Records from a collection:
________________________

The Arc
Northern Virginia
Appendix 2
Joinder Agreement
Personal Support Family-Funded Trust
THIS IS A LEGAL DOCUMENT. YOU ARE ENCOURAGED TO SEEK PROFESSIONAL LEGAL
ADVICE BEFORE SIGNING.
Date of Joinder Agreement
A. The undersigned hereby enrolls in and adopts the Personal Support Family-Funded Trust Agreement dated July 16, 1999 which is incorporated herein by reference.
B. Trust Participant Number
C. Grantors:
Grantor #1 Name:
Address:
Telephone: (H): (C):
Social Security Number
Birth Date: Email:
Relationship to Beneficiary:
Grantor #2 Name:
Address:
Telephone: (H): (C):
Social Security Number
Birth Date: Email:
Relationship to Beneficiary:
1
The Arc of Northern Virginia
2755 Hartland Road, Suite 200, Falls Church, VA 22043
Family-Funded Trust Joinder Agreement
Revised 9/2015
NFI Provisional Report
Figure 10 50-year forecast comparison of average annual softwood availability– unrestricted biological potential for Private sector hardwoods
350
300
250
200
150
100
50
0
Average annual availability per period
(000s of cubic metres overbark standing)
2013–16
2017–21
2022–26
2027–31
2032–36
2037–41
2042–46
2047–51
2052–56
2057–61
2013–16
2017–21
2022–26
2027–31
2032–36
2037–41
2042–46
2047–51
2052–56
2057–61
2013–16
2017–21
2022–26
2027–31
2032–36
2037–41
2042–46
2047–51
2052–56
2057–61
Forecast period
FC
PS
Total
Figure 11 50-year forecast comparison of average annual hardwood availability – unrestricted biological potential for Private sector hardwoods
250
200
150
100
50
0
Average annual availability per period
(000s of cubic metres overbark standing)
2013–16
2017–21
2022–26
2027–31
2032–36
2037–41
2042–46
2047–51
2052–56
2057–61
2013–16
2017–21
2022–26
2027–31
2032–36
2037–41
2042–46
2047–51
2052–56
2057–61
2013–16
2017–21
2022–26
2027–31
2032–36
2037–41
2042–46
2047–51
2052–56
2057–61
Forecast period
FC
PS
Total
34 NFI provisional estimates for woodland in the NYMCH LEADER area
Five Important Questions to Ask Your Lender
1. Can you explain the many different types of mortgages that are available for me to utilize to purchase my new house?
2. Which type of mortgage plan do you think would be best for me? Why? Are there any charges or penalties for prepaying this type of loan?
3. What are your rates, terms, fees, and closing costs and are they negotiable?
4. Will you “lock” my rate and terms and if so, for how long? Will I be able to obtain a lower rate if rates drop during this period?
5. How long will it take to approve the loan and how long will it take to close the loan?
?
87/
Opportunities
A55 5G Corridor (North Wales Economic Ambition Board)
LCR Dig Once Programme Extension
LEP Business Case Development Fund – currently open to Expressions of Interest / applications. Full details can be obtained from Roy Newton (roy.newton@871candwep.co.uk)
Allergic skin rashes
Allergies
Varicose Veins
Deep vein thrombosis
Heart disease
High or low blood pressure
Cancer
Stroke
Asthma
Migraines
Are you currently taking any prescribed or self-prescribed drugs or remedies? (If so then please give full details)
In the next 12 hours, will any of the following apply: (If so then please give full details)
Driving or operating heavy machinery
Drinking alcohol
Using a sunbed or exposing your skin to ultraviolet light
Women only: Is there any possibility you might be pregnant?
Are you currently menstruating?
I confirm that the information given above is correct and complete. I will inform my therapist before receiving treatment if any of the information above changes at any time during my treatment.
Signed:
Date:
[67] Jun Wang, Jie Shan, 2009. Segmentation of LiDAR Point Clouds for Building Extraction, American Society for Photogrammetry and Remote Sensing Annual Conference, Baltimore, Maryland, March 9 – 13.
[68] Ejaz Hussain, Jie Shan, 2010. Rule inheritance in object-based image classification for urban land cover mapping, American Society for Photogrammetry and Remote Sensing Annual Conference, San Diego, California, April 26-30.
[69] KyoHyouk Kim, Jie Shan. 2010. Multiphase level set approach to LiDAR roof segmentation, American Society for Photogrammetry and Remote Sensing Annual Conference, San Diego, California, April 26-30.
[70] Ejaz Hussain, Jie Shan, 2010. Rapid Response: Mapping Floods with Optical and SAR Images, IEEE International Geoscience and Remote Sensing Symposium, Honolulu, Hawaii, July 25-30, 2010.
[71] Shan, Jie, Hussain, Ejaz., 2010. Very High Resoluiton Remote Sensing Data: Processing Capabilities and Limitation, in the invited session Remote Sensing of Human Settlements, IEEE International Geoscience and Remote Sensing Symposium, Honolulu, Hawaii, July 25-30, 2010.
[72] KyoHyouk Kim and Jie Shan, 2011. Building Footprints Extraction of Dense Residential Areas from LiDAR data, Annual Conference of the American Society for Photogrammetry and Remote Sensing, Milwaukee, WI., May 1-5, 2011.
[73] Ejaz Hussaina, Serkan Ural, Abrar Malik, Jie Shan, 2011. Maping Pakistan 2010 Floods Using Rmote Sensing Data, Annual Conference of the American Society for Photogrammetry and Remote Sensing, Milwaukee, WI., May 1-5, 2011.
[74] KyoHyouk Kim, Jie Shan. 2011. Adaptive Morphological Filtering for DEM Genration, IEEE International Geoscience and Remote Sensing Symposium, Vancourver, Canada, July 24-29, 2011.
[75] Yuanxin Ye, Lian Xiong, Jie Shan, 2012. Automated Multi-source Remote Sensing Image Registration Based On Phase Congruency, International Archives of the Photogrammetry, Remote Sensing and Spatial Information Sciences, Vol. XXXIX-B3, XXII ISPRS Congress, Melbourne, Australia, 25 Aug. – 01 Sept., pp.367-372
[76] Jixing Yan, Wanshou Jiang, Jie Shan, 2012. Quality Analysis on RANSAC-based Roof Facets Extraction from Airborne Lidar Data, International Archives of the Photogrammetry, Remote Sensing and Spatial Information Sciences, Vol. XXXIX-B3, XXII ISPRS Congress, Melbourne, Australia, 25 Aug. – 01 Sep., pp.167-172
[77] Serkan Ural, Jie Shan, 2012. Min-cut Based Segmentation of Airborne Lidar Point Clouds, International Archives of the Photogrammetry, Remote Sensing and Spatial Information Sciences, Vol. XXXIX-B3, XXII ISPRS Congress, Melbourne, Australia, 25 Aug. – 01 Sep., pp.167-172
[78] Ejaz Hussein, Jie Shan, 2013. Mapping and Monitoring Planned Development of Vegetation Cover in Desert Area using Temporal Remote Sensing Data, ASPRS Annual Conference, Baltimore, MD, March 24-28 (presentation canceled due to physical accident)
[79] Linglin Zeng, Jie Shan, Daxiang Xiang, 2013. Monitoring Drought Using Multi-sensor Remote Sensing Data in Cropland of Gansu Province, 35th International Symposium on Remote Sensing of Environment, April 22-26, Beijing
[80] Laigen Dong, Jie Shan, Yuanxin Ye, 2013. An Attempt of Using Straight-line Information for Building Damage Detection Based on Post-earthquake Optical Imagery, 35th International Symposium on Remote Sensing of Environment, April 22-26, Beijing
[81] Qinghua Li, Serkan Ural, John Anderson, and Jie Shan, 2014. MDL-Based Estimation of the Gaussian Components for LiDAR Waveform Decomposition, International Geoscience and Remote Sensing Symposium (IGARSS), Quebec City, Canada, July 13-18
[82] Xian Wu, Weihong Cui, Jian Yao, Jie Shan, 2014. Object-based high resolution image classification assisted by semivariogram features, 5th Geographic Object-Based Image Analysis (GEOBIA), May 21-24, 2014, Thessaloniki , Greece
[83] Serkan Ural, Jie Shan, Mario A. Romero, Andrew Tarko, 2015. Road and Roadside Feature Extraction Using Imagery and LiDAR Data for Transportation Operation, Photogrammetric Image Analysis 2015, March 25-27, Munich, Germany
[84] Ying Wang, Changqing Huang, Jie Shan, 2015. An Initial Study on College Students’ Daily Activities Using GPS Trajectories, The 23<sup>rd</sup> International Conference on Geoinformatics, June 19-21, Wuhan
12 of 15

________________________

Using the entries, return every line where the word "Hawaii" can be found.

TASK RESPONSE:
[70] Ejaz Hussain, Jie Shan, 2010. Rapid Response: Mapping Floods with Optical and SAR Images, IEEE International Geoscience and Remote Sensing Symposium, Honolulu, Hawaii, July 25-30, 2010.
[71] Shan, Jie, Hussain, Ejaz., 2010. Very High Resoluiton Remote Sensing Data: Processing Capabilities and Limitation, in the invited session Remote Sensing of Human Settlements, IEEE International Geoscience and Remote Sensing Symposium, Honolulu, Hawaii, July 25-30, 2010.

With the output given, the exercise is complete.